## [Recorded data]
* * * * *

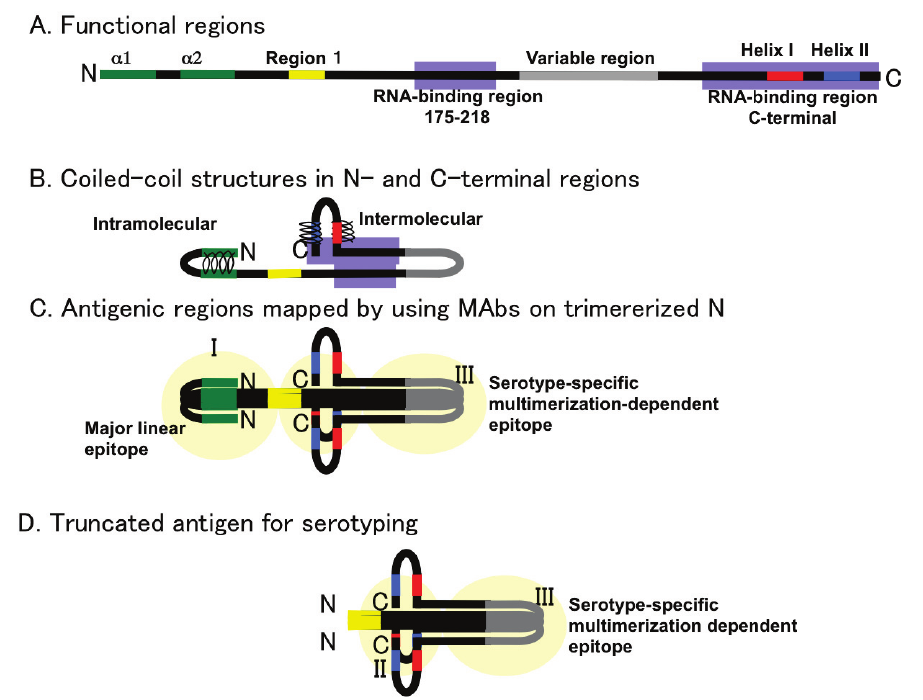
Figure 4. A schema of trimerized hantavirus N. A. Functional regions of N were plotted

* * * * *

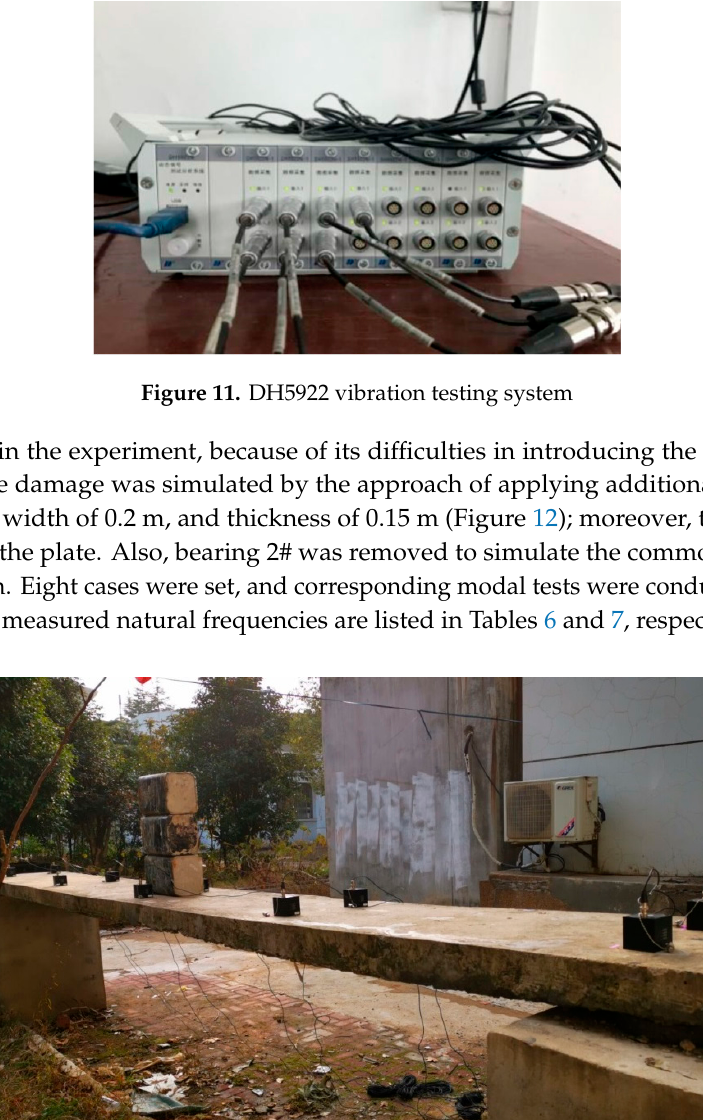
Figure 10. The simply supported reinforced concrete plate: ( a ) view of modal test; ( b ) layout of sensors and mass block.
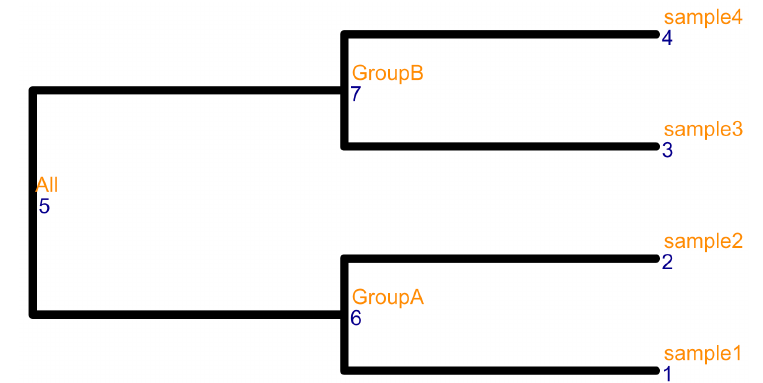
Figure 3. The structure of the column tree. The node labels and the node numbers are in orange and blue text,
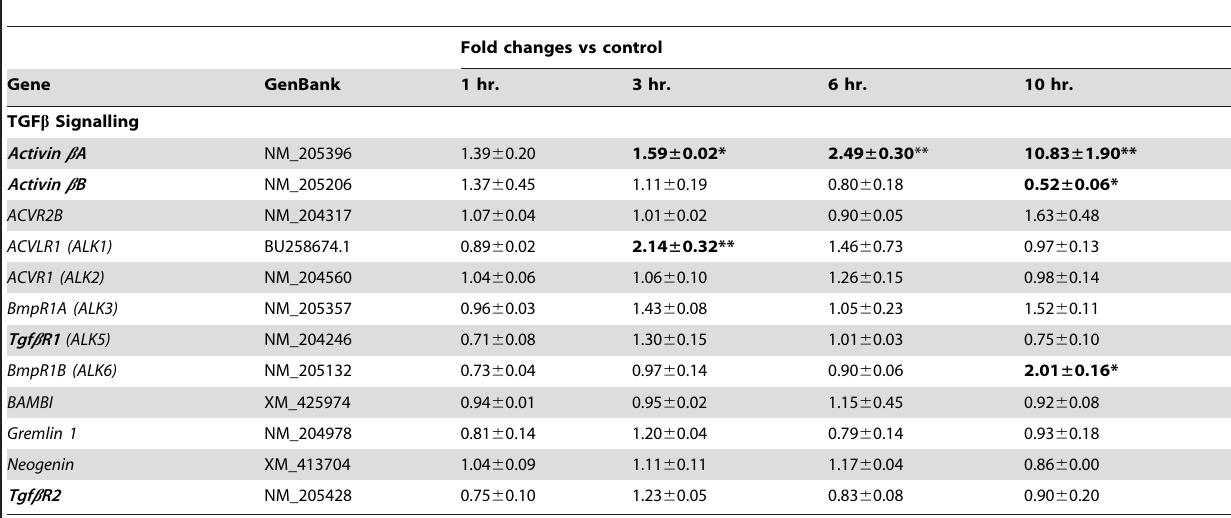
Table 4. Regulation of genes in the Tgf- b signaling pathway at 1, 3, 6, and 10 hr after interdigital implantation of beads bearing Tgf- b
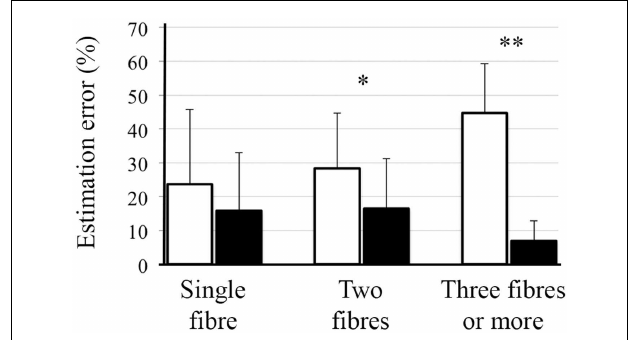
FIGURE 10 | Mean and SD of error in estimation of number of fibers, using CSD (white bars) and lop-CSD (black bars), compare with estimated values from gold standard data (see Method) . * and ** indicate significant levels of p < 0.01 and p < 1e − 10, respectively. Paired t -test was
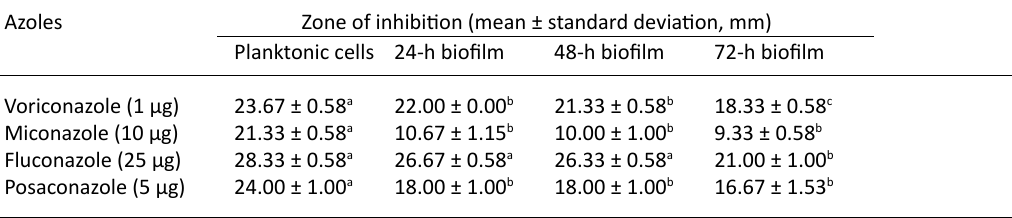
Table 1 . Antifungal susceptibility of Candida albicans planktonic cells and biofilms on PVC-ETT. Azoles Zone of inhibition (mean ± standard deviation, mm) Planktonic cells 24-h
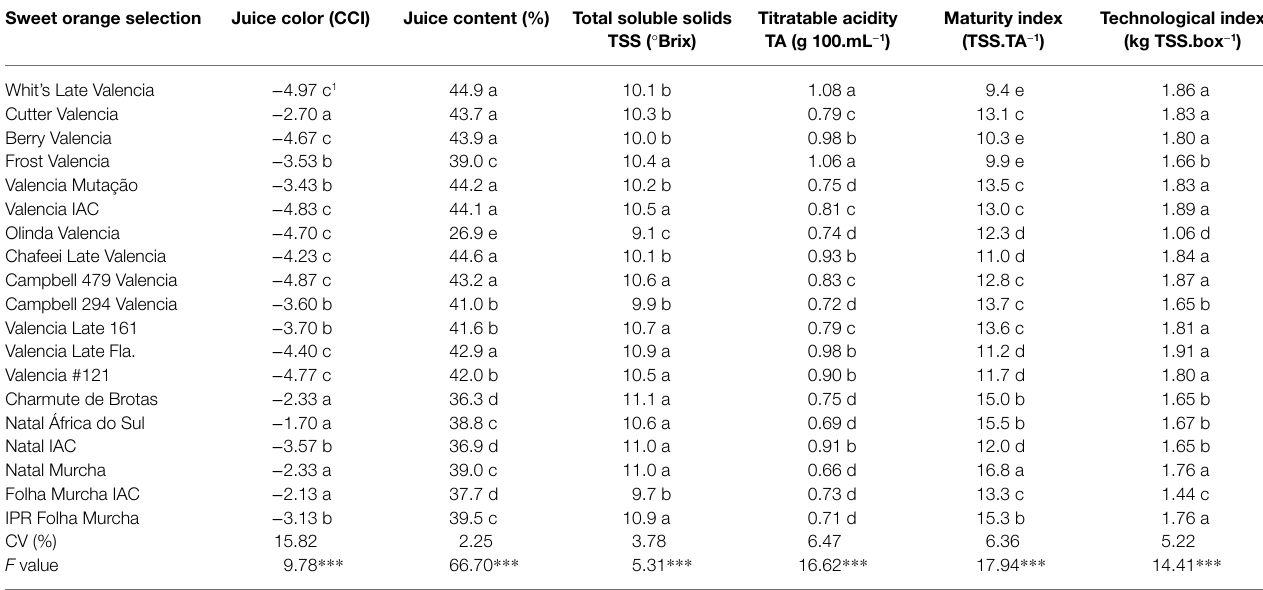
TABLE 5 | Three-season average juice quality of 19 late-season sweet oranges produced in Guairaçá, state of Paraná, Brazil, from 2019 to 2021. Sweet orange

* * * * *

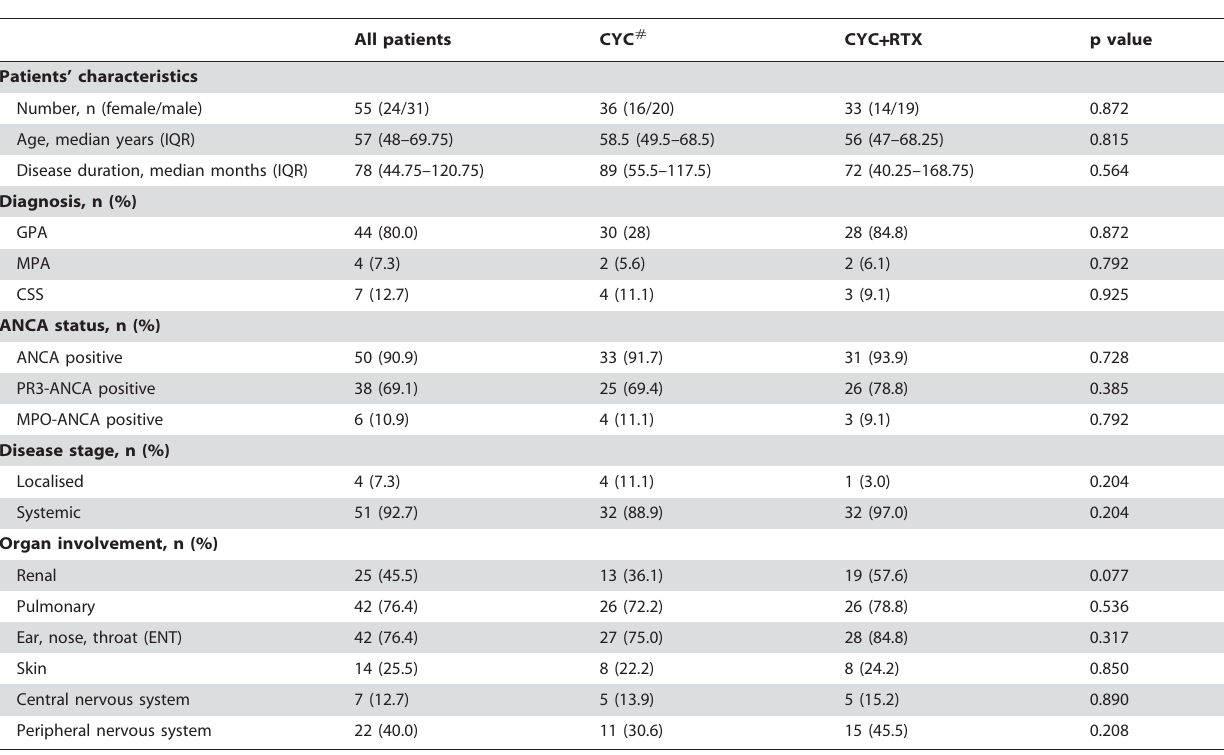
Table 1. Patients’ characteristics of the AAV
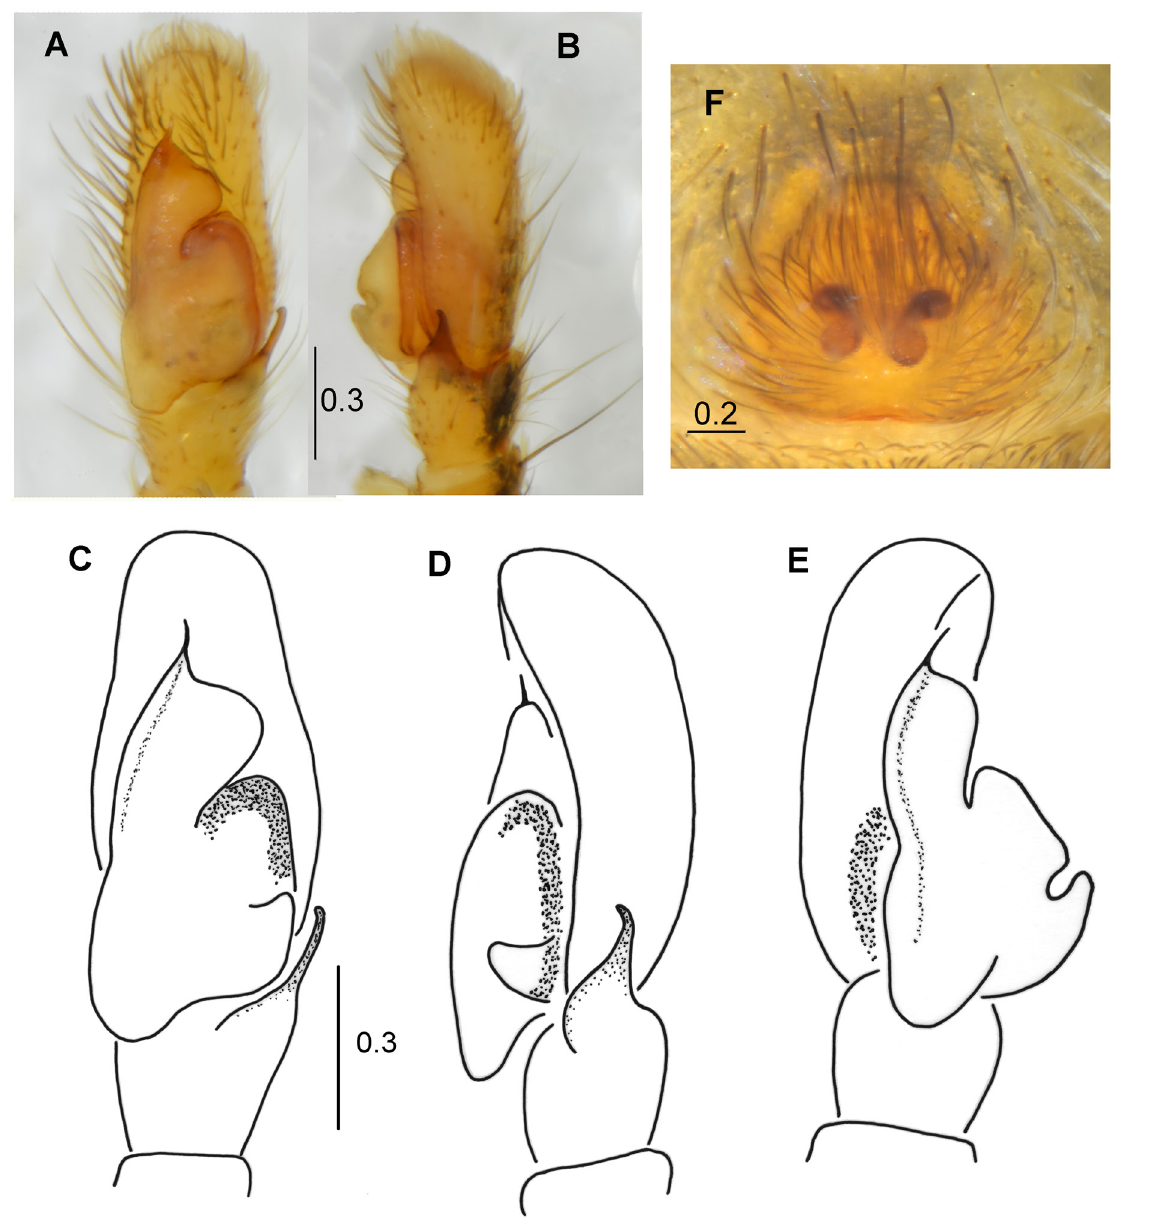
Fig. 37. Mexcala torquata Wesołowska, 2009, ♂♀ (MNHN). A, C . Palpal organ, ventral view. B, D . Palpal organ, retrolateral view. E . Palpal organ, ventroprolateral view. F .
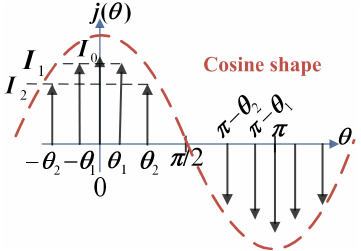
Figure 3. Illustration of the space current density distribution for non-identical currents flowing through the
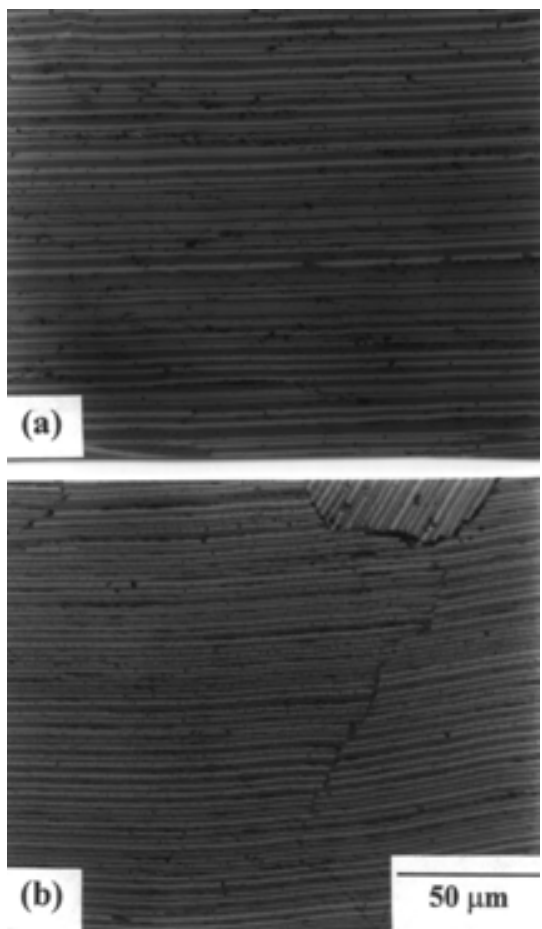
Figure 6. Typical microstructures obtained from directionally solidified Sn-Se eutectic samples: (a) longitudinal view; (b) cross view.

* * * * *

## [What you need to do]
Start with the line above containing "Figure 10. The" and end with the line containing "Table 4. Regulation". Set down that stretch exactly, without any pictures.

## [Response to the exercise]
Figure 10. The simply supported reinforced concrete plate: ( a ) view of modal test; ( b ) layout of sensors and mass block.
Figure 3. The structure of the column tree. The node labels and the node numbers are in orange and blue text,
Table 4. Regulation of genes in the Tgf- b signaling pathway at 1, 3, 6, and 10 hr after interdigital implantation of beads bearing Tgf- b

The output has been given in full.